Background: The “remission theory” is an emerging concept that suggests the presence of human immunodeficiency virus (HIV) results in decreased disease severity in patients with inflammatory bowel disease. This theory is based upon evidence that implicates CD4 T-lymphocytes in the pathogenesis of both Crohn’s disease and ulcerative colitis. This study sought to elucidate the legitimacy of this theory.
Methods: A retrospective cohort analysis of all adult inpatient hospitalizations for inflammatory bowel disease (IBD) using the 2016 National Inpatient Sample (NIS) was conducted. Our study population included patients admitted with IBD who were infected with HIV. We compared our study group to patients who also had IBD but were not infected with HIV. Baseline demographic characteristics, resource utilization, and in-hospital mortality rates were extracted for both groups.
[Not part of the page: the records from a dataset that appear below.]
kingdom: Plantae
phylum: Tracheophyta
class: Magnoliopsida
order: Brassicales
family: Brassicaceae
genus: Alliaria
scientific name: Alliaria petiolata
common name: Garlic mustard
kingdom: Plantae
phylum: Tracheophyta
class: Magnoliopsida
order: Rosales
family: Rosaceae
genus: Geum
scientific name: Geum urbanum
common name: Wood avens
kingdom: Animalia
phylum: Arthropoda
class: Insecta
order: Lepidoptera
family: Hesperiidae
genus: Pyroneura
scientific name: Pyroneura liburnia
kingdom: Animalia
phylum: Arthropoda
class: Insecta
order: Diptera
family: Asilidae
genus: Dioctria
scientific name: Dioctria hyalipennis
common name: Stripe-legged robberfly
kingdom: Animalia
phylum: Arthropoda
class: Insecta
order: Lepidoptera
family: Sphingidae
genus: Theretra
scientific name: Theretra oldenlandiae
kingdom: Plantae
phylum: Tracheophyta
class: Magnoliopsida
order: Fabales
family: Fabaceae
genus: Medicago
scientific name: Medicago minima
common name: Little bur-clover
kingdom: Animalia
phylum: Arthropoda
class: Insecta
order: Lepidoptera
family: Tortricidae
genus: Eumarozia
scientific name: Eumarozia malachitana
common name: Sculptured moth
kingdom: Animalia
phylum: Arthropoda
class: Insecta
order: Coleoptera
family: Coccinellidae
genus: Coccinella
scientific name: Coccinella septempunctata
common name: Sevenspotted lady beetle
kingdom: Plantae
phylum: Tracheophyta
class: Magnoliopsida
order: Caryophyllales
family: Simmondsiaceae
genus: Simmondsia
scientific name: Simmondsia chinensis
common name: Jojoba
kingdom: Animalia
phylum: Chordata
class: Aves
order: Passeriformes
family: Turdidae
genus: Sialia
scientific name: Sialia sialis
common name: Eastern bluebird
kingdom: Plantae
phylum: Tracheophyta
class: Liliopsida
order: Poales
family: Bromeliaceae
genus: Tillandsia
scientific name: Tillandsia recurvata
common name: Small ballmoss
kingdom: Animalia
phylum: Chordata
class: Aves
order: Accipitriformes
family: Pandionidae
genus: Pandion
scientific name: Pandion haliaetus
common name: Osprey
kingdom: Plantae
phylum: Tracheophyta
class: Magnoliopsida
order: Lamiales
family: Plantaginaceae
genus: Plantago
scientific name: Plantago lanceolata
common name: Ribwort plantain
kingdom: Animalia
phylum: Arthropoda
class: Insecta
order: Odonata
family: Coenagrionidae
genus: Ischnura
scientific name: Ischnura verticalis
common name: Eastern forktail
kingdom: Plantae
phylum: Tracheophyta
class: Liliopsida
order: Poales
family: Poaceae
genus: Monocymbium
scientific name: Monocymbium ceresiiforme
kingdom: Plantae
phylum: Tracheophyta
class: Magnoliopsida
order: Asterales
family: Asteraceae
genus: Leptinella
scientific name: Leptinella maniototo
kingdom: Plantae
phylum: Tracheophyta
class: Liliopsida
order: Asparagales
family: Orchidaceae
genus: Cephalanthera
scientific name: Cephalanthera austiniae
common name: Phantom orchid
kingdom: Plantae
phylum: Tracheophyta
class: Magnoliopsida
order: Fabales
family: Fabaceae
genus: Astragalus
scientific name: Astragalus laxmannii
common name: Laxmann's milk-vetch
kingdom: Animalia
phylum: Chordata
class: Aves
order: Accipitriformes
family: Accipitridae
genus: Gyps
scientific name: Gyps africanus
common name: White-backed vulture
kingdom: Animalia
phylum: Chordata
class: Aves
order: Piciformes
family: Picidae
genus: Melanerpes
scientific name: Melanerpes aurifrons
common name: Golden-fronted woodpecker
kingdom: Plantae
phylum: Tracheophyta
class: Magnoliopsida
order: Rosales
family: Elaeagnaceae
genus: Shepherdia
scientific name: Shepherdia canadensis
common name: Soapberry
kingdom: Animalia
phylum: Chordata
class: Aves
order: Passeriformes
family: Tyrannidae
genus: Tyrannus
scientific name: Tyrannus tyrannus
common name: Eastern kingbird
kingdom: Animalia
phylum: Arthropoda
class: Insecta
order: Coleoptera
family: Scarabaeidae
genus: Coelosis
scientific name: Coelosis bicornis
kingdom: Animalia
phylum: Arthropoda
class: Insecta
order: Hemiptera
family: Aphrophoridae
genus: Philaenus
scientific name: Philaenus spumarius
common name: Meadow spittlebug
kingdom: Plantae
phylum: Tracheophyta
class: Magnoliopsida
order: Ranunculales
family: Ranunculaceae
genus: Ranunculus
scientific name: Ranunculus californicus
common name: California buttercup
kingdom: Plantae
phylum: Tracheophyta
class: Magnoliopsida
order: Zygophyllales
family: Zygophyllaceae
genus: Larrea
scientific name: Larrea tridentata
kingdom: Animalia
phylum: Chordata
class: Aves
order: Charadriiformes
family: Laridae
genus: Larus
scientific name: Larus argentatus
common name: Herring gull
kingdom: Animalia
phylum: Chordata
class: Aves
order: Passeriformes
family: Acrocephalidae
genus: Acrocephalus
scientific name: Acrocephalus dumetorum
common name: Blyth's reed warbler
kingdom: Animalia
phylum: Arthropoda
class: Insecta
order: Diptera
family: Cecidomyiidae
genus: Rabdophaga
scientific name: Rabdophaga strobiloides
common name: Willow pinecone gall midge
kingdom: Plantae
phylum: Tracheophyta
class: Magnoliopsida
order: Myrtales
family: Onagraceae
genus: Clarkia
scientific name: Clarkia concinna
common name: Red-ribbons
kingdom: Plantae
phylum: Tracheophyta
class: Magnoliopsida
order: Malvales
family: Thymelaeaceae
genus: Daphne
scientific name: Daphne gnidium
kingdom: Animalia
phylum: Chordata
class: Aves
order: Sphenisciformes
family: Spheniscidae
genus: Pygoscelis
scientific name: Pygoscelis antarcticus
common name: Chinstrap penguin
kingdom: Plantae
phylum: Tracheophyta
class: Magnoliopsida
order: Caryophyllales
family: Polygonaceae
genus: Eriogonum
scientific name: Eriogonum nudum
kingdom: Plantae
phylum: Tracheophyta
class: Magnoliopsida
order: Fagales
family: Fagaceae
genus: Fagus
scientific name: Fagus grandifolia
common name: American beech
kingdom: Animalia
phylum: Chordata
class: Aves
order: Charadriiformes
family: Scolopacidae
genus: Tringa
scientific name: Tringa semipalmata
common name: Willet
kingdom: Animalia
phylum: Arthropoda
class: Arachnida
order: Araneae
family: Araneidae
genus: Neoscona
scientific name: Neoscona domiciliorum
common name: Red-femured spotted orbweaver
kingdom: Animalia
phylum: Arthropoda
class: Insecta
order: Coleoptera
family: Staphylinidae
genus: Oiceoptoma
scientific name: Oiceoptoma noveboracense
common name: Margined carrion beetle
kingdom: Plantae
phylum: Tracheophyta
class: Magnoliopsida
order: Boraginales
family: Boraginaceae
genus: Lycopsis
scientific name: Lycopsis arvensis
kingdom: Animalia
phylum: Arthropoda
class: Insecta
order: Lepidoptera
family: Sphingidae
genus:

Results: A total of 58,979 patients were admitted for IBD in 2016. Of those patients, we identified 145 who also had the presence of HIV. We found that patients with ulcerative colitis and HIV had a shorter length of hospital stay (4.1 vs. 5.9 days, p-value < 0.01), lower hospital charge ($35,716 vs $52,893, p-value < 0.01), and lower hospital cost ($7,814 vs. $13,395, p-value < 0.01) than those who did not have HIV. In patients with Crohn’s disease, the presence of HIV resulted in decreased colonoscopy rates (0% vs. 17.4%, p-value < 0.01); however, the rate of esophagogastroduodenoscopies was not statistically significant (7.1% vs. 14.7%, p-value 0.106).
Conclusion: In this retrospective population-based study, we found that patients with ulcerative colitis and concurrent HIV had a milder course of the disease when compared to ulcerative colitis patients that were not infected with HIV. These findings support the remission theory in that HIV may play a role in inflammatory bowel disease.
Keywords: Inflammatory bowel disease, human immunodeficiency virus, remission, T-helper cell, Crohn’s Disease, ulcerative colitis.